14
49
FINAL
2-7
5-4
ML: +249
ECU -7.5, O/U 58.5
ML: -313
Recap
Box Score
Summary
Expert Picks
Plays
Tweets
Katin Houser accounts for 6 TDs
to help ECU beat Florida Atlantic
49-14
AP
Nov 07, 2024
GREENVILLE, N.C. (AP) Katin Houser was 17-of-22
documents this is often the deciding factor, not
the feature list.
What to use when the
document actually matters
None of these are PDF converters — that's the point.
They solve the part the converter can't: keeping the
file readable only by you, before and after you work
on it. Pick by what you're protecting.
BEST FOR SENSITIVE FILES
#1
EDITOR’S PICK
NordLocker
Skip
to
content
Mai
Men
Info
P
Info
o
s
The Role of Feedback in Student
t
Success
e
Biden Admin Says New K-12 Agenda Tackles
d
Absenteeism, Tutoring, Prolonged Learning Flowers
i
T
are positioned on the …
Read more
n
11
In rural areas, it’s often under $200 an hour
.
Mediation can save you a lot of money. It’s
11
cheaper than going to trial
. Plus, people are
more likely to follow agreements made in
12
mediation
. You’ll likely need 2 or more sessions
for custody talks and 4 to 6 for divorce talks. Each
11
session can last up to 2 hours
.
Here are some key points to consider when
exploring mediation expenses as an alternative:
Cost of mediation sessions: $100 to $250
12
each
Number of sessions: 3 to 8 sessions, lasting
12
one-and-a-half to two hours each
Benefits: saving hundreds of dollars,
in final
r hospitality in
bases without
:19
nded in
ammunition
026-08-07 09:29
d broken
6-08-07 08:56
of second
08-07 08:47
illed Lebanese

——————————

Istruzioni
Riporta le righe del listato dalla prima fino a quella che contiene "or more sessions", inclusa, rinominando "Box Score" in "Tabellino" e lasciando tutto il resto invariato.

Soluzione
14
49
FINAL
2-7
5-4
ML: +249
ECU -7.5, O/U 58.5
ML: -313
Recap
Tabellino
Summary
Expert Picks
Plays
Tweets
Katin Houser accounts for 6 TDs
to help ECU beat Florida Atlantic
49-14
AP
Nov 07, 2024
GREENVILLE, N.C. (AP) Katin Houser was 17-of-22
documents this is often the deciding factor, not
the feature list.
What to use when the
document actually matters
None of these are PDF converters — that's the point.
They solve the part the converter can't: keeping the
file readable only by you, before and after you work
on it. Pick by what you're protecting.
BEST FOR SENSITIVE FILES
#1
EDITOR’S PICK
NordLocker
Skip
to
content
Mai
Men
Info
P
Info
o
s
The Role of Feedback in Student
t
Success
e
Biden Admin Says New K-12 Agenda Tackles
d
Absenteeism, Tutoring, Prolonged Learning Flowers
i
T
are positioned on the …
Read more
n
11
In rural areas, it’s often under $200 an hour
.
Mediation can save you a lot of money. It’s
11
cheaper than going to trial
. Plus, people are
more likely to follow agreements made in
12
mediation
. You’ll likely need 2 or more sessions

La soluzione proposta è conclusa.